Verständnis der natürlichen Sprache ist verbesserungswürdig
Der aktuelle Technologiestand bei Chatbots bietet zudem laut Harkous noch Entwicklungsmöglichkeiten. Viele Chatbots würden besser funktionieren, wenn sie mehr über den Kontext der Nutzer wie etwa über das persönliche Profil, Interessen oder Standorte, "wüssten". In diesem Feld seien Chatbots momentan noch eingeschränkt. Die meisten Bots haben keine kontinuierliche Zugriffsberechtigung auf die Profile, Fotos und Standorte der User oder Gerätesensoren. Damit Chatbots mit Apps konkurrieren können, müssen sie laut Harkous solche Zugriffsberechtigungen erhalten, wie das auch bei Apps der Fall ist.
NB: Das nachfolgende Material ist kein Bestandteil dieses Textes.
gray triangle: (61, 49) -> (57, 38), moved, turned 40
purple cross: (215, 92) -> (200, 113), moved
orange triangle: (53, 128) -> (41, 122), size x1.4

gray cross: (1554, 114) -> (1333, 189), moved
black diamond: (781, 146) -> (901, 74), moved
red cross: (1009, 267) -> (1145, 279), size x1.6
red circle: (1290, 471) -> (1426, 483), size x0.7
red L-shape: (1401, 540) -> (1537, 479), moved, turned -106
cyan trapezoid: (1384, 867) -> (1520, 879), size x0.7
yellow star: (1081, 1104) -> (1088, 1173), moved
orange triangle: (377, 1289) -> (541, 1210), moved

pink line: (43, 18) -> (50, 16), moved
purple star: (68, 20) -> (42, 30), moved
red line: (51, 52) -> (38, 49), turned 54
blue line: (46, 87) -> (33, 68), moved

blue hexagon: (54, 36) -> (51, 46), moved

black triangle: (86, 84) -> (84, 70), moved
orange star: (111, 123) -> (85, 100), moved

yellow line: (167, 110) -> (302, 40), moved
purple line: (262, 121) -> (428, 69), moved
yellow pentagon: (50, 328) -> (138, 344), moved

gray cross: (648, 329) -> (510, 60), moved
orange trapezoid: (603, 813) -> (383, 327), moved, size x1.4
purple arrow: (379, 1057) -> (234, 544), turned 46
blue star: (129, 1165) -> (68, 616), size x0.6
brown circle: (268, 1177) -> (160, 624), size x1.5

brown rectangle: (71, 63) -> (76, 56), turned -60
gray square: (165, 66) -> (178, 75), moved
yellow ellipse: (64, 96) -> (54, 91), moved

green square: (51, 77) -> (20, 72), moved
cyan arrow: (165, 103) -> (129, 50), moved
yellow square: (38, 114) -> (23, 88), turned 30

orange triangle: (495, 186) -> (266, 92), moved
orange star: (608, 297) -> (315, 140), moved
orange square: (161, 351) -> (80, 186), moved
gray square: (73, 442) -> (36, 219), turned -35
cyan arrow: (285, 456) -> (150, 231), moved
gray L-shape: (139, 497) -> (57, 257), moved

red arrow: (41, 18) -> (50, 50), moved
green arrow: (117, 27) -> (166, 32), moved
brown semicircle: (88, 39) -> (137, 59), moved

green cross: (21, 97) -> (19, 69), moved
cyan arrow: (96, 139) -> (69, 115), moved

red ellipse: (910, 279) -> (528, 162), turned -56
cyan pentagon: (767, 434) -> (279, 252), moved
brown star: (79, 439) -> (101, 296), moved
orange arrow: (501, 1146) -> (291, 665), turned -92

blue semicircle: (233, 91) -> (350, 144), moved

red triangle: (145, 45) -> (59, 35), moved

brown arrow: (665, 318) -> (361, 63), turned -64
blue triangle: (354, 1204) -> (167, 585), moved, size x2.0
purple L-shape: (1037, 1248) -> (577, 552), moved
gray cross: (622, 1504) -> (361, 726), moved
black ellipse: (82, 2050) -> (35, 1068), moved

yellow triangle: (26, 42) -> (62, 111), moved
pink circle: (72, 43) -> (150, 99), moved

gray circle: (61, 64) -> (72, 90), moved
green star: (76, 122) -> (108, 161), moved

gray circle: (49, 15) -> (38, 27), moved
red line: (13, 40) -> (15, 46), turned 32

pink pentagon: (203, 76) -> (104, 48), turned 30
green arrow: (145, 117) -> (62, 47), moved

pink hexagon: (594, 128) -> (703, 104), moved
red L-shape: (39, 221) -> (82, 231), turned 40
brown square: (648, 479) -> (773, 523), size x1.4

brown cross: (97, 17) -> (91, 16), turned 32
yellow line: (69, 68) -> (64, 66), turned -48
Die grössten Entwicklungen bei Chatbots finden laut Harkous beim Verständnis der natürlichen Sprache statt. Es gebe einen grossen Bedarf danach, dass Chatbots die Absichten der Nutzer verstehen können, auch wenn diese nicht die Wörter gebrauchen, die der Bot "erwarte". Weiter arbeiten Entwickler daran, dass Chatbots mit Texten antworten, die jenen von Menschen ähneln. Denn bisher produzieren viele Bots vorgefertigte Sätze. Sie sollten jedoch eine grosse Auswahl an Fragen beantworten und Erkenntnisse aus Daten auf solche Fragen liefern können – ohne vorprogrammierte Antworten. Die Technik bei der Satzgenerierung von Chatbots muss also noch verbessert werden. Bots müssen die Menschen davon überzeugen, dass sie eine Unterhaltung Wert sind.
Noch steht der Gebrauch von Chatbots am Anfang. Viele Bots und Bot-Plattformen befinden sich noch im Entwicklungsstadium. Ob sich die Chat-Systeme letztlich durchsetzen werden und Websites sowie Apps für Kundenservices obsolet machen, wird sich zeigen.